I follow the lines of his tattoos, half out of habit, half out of a quiet fury. Then I stop.

A bouquet of wildflowers sits right over his heart.

Delicate petals curling in intricate detail, soft and achingly familiar. The same wildflowers that grew wild behind Maggie’s porch—the ones he used to sneak behind my ear when no one was looking, those stolen moments that felt like our secret language.

My chest tightens with a sudden pang, like my ribs are squeezing inward. “Get rid of it.”

His eyes meet mine—hazel, shifting between warm amber and deep forest green—clouded with confusion, like sunlight filtering through thick leaves, uncertain and hesitant.

“What?”

“Get rid of it. You don’t get to walk around with pieces of me etched on you like that.”

His smile is wrecked, a raw, devastating thing that twists something deep inside me, squeezing my chest until my breath feels shallow and jagged.

It’s the kind of smile that carries years of unsaid apologies and haunted memories—something only Henry Wilder could wear with such brutal honesty, like a wound laid bare.
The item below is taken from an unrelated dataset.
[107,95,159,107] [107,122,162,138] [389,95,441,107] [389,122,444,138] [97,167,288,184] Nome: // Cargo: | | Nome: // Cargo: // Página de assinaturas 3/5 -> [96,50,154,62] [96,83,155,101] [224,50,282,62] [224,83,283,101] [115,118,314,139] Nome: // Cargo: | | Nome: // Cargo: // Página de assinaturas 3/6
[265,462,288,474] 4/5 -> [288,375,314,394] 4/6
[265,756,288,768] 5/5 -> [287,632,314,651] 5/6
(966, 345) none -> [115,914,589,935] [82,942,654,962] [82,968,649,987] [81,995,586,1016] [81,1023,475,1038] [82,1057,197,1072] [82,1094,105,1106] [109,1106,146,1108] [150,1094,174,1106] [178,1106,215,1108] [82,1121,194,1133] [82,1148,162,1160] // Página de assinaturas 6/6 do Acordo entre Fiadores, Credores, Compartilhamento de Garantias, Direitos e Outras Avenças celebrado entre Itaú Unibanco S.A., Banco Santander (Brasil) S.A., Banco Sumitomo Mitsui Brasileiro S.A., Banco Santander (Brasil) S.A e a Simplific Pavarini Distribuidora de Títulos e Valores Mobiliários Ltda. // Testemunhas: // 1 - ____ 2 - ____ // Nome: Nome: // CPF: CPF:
He steps closer, and I can feel the heat radiating from his body, slow and dangerous, wrapping around me like a wildfire on the edge of control.

His fingers brush softly against my cheek—feather-light, like a whisper—but it scorches, setting fire to the skin beneath his fingertips.
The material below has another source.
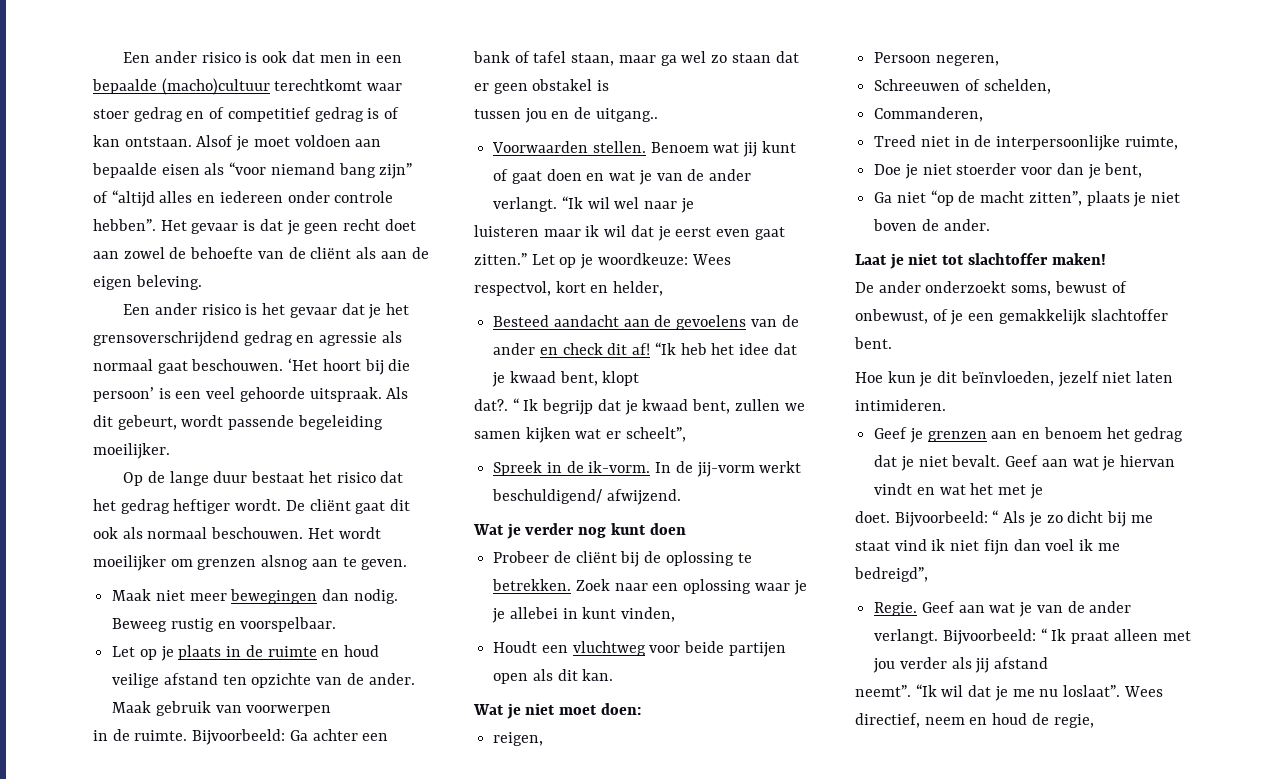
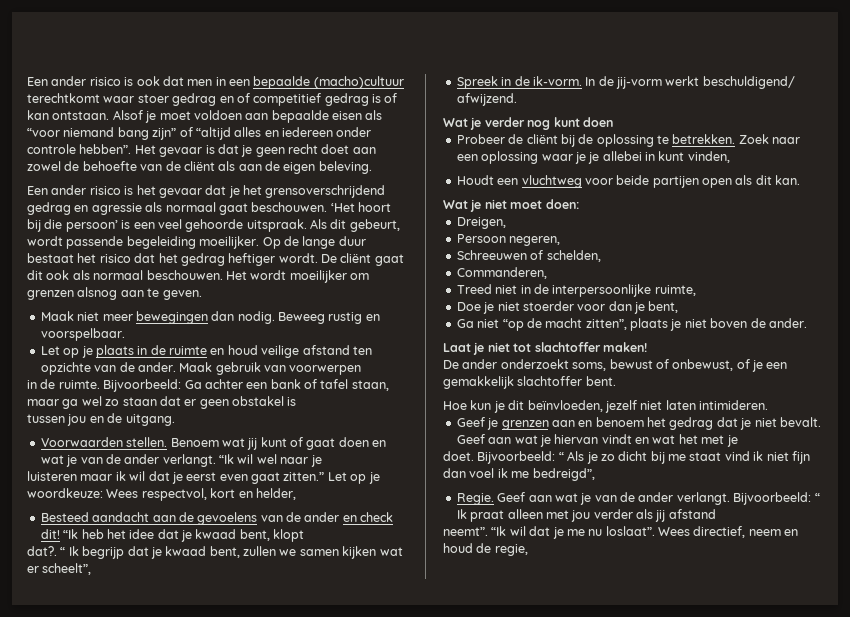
(170, 451) // -> (260, 242) none
[595,108,658,122] uitgang.. -> [125,414,175,426] uitgang.
[607,343,651,355] dit af! -> [40,529,60,539] dit!
[493,732,544,746] reigen, -> [456,217,506,229] Dreigen,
The faint scent of old leather and rain clings to him, sharp and familiar, pulling me deeper into this fragile moment.

His voice drops, low and rough like gravel scraping across broken glass, thick with all the shit we never said. "Not etched, little viper. Burned." Those words hang heavy between us, like smoke choking a fire that won’t die.

His thumb drags across my jaw—slow, hard, fucking reverent—and I feel it deep, like an electric jolt knocking me off balance. My pulse drums loud as hell in my ears, the world narrowing down to that moment, that touch. The air crackles with everything we buried deep, with all the shit we survived.

"You fucking marked me when we were just kids, with something that…" His voice breaks, rough and raw, heavy with pain and maybe a little God damn hope. "That can never fucking be erased."

The silence hits like a storm breaking—thick with grief, rage, and a brutal kind of love that could tear us apart or hold us together. And for a second, I want to believe those scars aren’t just damage—they’re proof. Proof that we’re still here. Proof that some bonds don’t fucking die.